Interventional Radiology for Diabetic Foot Disease: Imaging-Guided Therapies, Nursing Pathways, and Health Informatics for Safer Care
DOI:
https://doi.org/10.70082/2na0zw25Abstract
Diabetic foot disease represents a major cause of morbidity, limb loss, and healthcare burden among individuals with diabetes, particularly when compounded by peripheral arterial disease and chronic limb-threatening ischemia. Interventional radiology has become a cornerstone in limb salvage through minimally invasive, imaging-guided endovascular therapies. However, optimal clinical outcomes depend not only on technical success but also on coordinated nursing care and effective use of health informatics to enhance patient safety.

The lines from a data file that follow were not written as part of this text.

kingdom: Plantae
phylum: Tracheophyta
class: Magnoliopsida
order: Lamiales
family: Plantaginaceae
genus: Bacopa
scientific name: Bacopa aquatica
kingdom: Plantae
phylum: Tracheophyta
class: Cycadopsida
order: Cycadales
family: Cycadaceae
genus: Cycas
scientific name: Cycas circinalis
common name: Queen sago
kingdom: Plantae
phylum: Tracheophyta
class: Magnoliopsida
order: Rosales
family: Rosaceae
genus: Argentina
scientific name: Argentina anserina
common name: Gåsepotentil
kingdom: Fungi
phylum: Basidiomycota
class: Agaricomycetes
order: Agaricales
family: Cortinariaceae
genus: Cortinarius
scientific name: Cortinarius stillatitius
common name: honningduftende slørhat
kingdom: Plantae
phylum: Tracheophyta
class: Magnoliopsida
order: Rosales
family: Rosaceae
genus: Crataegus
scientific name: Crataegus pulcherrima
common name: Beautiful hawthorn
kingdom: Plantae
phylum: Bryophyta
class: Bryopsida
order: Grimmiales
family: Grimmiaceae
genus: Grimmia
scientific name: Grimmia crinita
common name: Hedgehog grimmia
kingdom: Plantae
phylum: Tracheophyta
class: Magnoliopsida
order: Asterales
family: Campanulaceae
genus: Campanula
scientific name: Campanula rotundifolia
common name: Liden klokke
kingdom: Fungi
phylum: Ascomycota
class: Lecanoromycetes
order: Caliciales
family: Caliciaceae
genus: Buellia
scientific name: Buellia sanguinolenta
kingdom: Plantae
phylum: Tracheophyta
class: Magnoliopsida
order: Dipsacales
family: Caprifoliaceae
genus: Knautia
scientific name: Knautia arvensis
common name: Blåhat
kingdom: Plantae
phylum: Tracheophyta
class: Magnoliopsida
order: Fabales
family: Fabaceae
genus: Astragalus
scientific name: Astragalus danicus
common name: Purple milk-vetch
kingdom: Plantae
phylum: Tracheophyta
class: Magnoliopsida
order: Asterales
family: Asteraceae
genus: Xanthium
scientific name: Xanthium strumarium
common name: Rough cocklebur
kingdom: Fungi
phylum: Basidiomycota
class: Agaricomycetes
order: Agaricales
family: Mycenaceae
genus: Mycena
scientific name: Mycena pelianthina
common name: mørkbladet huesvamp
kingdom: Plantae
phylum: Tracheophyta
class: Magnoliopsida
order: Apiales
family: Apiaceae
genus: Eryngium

This integrative review examines the role of interventional radiology in diabetic foot disease through a multidisciplinary framework that incorporates imaging-guided therapies, structured nursing pathways, and health informatics–supported care. A structured literature review of peer-reviewed studies published between 2010 and 2024 was conducted across major biomedical databases, focusing on endovascular interventions, nursing roles across procedural phases, and informatics applications relevant to safety and continuity of care, in alignment with international vascular and diabetic foot management guidelines (Hingorani et al., 2016; Conte et al., 2019).
The findings indicate that imaging-guided endovascular interventions, including percutaneous transluminal angioplasty and adjunctive technologies, are associated with improved limb salvage and wound healing when appropriately planned using advanced imaging modalities. Structured nursing pathways significantly contribute to risk mitigation through pre-procedural assessment, intra-procedural monitoring, and post-procedural surveillance and education. Health informatics systems, including electronic health records and imaging informatics, facilitate interdisciplinary communication, clinical decision support, and longitudinal outcome tracking, thereby reducing preventable complications. Synthesized clinical case studies further demonstrate how integration of these domains enhances safety and patient-centered outcomes.
In conclusion, interventional radiology achieves its greatest impact in diabetic foot disease when embedded within standardized nursing pathways and supported by robust health informatics infrastructure. This integrated, safety-oriented model offers a scalable approach to improving limb preservation and quality of care in high-risk diabetic populations.